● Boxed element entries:
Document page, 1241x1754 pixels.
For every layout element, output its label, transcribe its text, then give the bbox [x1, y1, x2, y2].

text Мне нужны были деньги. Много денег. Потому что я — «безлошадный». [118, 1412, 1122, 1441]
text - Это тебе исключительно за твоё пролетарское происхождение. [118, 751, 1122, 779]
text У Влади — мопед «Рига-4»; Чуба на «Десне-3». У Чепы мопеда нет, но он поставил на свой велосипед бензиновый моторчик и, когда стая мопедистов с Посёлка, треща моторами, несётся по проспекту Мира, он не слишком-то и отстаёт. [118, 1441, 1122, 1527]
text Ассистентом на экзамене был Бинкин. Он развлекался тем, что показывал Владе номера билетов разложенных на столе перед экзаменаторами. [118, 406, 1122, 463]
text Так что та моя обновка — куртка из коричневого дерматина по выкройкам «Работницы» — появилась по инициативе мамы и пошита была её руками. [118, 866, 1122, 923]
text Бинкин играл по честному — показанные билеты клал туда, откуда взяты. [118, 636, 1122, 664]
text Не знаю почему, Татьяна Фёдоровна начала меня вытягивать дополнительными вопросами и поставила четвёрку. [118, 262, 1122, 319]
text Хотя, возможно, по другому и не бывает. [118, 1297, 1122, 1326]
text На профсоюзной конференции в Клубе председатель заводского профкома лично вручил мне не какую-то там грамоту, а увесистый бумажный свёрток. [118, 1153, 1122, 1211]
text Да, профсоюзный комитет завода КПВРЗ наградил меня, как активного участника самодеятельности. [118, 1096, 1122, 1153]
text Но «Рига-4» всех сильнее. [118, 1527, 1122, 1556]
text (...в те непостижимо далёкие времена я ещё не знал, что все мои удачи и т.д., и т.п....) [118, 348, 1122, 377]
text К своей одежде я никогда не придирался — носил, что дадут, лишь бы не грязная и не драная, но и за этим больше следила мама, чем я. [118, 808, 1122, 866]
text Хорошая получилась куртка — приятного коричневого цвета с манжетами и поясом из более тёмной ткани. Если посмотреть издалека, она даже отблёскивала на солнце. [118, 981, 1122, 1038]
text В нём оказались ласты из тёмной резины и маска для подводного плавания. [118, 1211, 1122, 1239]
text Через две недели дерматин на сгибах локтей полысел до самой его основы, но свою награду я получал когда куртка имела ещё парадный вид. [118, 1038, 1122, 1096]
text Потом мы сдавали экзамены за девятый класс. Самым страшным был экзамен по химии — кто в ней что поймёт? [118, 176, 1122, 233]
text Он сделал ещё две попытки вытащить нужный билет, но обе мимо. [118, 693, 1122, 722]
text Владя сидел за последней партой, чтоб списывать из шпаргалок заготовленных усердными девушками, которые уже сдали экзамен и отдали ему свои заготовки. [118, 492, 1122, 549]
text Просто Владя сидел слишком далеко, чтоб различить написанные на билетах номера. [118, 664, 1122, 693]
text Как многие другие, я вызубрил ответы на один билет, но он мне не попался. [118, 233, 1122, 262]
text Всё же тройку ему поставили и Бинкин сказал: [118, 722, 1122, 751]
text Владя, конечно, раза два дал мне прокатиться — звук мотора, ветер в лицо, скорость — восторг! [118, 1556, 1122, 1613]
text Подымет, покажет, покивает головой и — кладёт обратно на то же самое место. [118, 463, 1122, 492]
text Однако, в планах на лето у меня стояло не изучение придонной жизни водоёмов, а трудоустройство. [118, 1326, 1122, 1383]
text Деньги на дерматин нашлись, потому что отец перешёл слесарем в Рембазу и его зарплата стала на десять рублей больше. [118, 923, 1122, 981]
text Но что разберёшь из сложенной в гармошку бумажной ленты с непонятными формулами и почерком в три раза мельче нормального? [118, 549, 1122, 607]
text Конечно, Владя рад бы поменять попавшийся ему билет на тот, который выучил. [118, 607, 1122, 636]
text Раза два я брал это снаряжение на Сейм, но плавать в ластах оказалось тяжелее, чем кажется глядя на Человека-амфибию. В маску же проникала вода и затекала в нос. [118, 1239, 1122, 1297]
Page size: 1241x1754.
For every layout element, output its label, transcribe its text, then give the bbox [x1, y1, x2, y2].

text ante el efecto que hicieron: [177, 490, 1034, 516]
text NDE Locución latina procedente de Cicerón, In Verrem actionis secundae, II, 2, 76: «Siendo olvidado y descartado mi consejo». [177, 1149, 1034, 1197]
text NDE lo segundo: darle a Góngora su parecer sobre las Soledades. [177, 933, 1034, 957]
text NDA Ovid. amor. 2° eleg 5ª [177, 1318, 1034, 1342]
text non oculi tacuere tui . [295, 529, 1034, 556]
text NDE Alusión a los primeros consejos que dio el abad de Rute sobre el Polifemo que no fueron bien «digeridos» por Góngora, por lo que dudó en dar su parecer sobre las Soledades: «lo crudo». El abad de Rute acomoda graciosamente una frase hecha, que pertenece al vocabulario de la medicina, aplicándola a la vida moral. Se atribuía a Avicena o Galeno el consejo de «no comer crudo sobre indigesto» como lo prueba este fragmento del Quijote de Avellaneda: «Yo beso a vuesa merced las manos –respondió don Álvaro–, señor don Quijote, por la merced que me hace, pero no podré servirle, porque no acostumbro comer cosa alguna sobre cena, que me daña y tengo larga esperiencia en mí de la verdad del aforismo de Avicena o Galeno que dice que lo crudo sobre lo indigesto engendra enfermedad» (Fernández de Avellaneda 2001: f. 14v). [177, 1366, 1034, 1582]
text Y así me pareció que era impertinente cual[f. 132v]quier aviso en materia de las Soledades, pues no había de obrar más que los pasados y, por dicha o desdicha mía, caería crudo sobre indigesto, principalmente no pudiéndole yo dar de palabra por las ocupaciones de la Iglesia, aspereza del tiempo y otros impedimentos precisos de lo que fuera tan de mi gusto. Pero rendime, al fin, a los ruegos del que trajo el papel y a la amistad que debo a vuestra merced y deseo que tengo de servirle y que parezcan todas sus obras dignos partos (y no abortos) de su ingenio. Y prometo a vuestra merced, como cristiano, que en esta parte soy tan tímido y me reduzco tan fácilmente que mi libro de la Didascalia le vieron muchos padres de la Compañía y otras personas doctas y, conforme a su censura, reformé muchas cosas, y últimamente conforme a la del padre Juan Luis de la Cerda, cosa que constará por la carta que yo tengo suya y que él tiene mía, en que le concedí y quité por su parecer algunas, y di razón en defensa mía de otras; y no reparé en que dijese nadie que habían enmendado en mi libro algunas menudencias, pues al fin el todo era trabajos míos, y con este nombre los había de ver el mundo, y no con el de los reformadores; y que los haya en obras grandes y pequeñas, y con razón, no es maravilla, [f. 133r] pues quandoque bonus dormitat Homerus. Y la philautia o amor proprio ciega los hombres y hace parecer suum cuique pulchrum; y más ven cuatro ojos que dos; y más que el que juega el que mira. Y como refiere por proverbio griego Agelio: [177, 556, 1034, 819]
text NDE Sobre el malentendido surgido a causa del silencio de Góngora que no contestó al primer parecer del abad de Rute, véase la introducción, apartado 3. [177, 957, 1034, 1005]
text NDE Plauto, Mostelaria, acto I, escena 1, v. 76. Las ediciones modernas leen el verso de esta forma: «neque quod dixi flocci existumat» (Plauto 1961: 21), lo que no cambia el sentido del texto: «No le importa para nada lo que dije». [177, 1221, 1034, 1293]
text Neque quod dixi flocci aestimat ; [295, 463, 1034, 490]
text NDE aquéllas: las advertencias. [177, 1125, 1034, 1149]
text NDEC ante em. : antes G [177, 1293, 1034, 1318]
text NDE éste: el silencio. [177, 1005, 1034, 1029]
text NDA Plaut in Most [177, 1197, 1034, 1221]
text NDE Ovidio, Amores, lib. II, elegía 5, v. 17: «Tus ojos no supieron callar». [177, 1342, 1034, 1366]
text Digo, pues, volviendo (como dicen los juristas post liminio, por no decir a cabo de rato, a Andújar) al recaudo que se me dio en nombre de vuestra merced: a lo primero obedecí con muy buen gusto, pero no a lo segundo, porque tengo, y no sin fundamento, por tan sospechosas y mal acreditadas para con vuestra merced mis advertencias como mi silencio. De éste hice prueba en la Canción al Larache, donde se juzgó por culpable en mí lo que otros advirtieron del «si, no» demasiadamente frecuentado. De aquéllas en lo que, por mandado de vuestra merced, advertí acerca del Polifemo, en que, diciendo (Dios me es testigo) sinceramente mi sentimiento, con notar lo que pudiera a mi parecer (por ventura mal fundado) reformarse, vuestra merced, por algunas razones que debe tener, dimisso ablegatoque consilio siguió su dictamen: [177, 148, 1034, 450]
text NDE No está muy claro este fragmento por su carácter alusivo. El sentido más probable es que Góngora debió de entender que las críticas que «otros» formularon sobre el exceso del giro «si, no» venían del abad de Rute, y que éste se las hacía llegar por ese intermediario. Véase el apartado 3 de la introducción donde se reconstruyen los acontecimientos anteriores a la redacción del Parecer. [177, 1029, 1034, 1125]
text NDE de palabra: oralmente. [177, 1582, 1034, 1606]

● Task goal: Repeat the lines from the one containing "text Мне нужны" down to the one containing "text Ассистентом на", replacing "проспекту Мира" with "проспекту Ленина" and changing nothing else.

● Answer for this exercise:
text Мне нужны были деньги. Много денег. Потому что я — «безлошадный». [118, 1412, 1122, 1441]
text - Это тебе исключительно за твоё пролетарское происхождение. [118, 751, 1122, 779]
text У Влади — мопед «Рига-4»; Чуба на «Десне-3». У Чепы мопеда нет, но он поставил на свой велосипед бензиновый моторчик и, когда стая мопедистов с Посёлка, треща моторами, несётся по проспекту Ленина, он не слишком-то и отстаёт. [118, 1441, 1122, 1527]
text Ассистентом на экзамене был Бинкин. Он развлекался тем, что показывал Владе номера билетов разложенных на столе перед экзаменаторами. [118, 406, 1122, 463]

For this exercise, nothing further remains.